Neither has India adopted the International Convention relating to the Arrest of Sea-going Ships, Brussels, 1952 nor has India adopted the Brussels Conventions of 1952 on civil and penal jurisdiction in matters of collision; nor the Brussels Conventions of 1926 and 1967 relating to maritime liens and mortgages. India seems to be lagging behind as compared to other countries in ratifying and adopting the beneficial provisions of various conventions intended to facilitate international trade. Although these conventions have not been adopted by legislation, the principles incorporated in the conventions are themselves derived from the common law of nations as embodying the felt necessities of international trade and are as such part of common law in India and applicable for the enforcement of maritime claims against foreign ships.

It is important to remember that the Brussels Convention on Arrest of Ships merely restricts or regulates the power of the coastal States and is not intended to confer power which they did not otherwise have as sovereign States. "Arrest" to which the convention refers to is the detention of a ship to secure a maritime claim, and not seizure of a ship in execution or satisfaction of a judgment.

All persons and things within the waters of a State fall within its jurisdiction unless specifically curtailed or regulated by rules of international law.

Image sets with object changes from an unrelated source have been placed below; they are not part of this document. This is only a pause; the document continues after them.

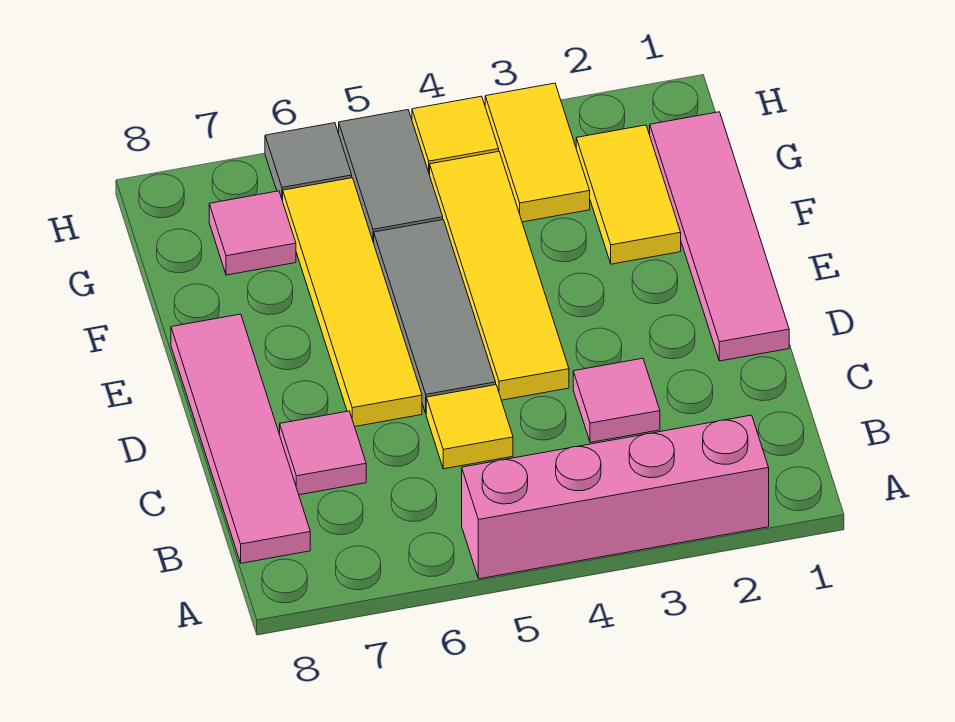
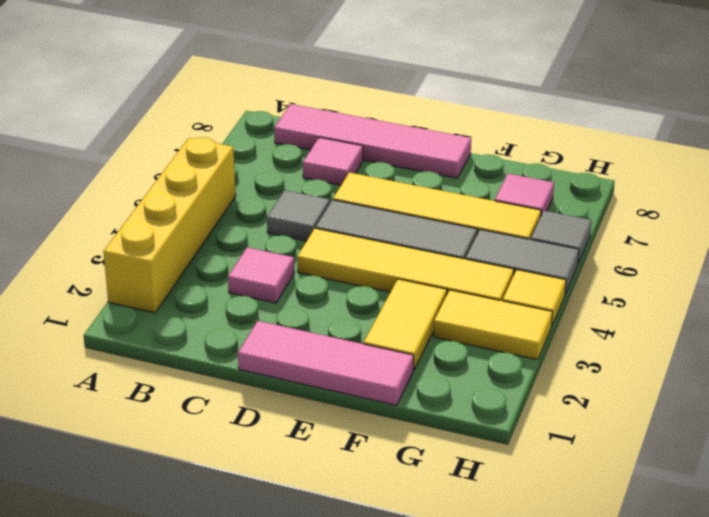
pink 1x4 brick [462,415,769,579] -> yellow 1x4 brick [103,137,236,313]
yellow 1x1 tile [426,385,513,469] -> grey 1x1 tile [267,190,330,241]
pink 1x4 tile [650,112,789,361] -> pink 1x3 tile [238,321,414,405]
yellow 1x2 tile [576,125,681,264] -> yellow 1x2 tile turned to [364,279,447,370]

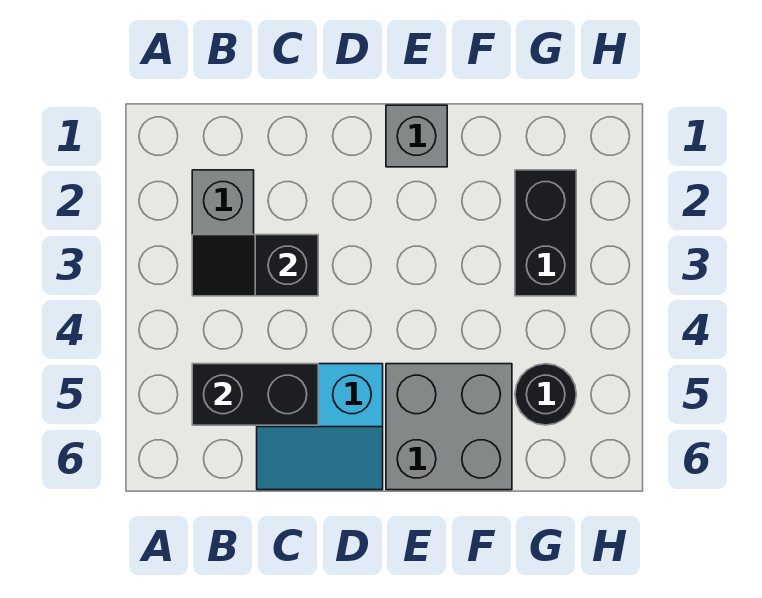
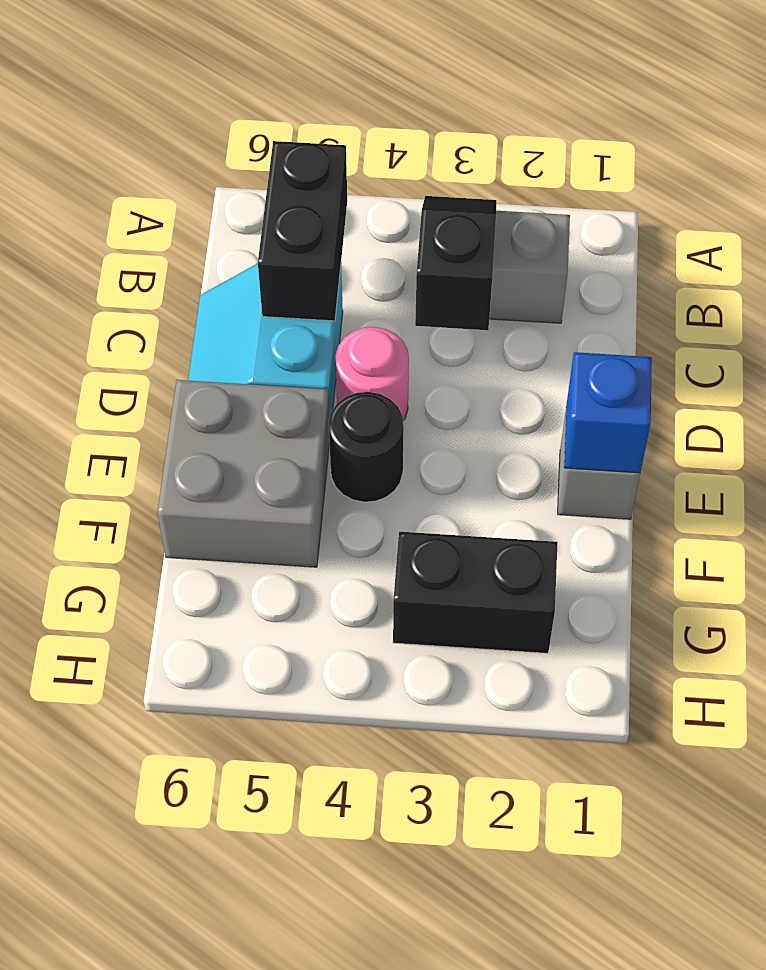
none -> pink 1x1 round brick [335,327,409,421]
none -> blue 1x1 brick [564,352,652,473]
black 1x1 round brick [515,364,576,425] -> black 1x1 round brick moved to [329,392,404,502]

The power to arrest a foreign vessel, while in the waters of a coastal State, in respect of a maritime claim, wherever arising, is a demonstrable manifestation and an essential attribute of territorial sovereignty. This power is recognised by several international conventions. These conventions contain the unified rules of law drawn from different legal systems. Although many of these conventions have yet to be ratified by India, they embody principles of law recognised by the generality of maritime States, and can therefore be regarded as part of our common law.

The judicial power of this country, which is an aspect of national sovereignty, is vested with the people and is articulated in the provisions of the Constitution and the laws and is exercised by courts empowered to exercise it. It is absurd to confine that power to the provisions of imperial statutes of a bygone age. Access to court which is an important right vested with every citizen implies the existence of the power of the Court to render justice according to law. Where the statute is silent and judicial intervention is required, Courts strive to redress grievances according to what is perceived to be the principles of justice, equity and good conscience.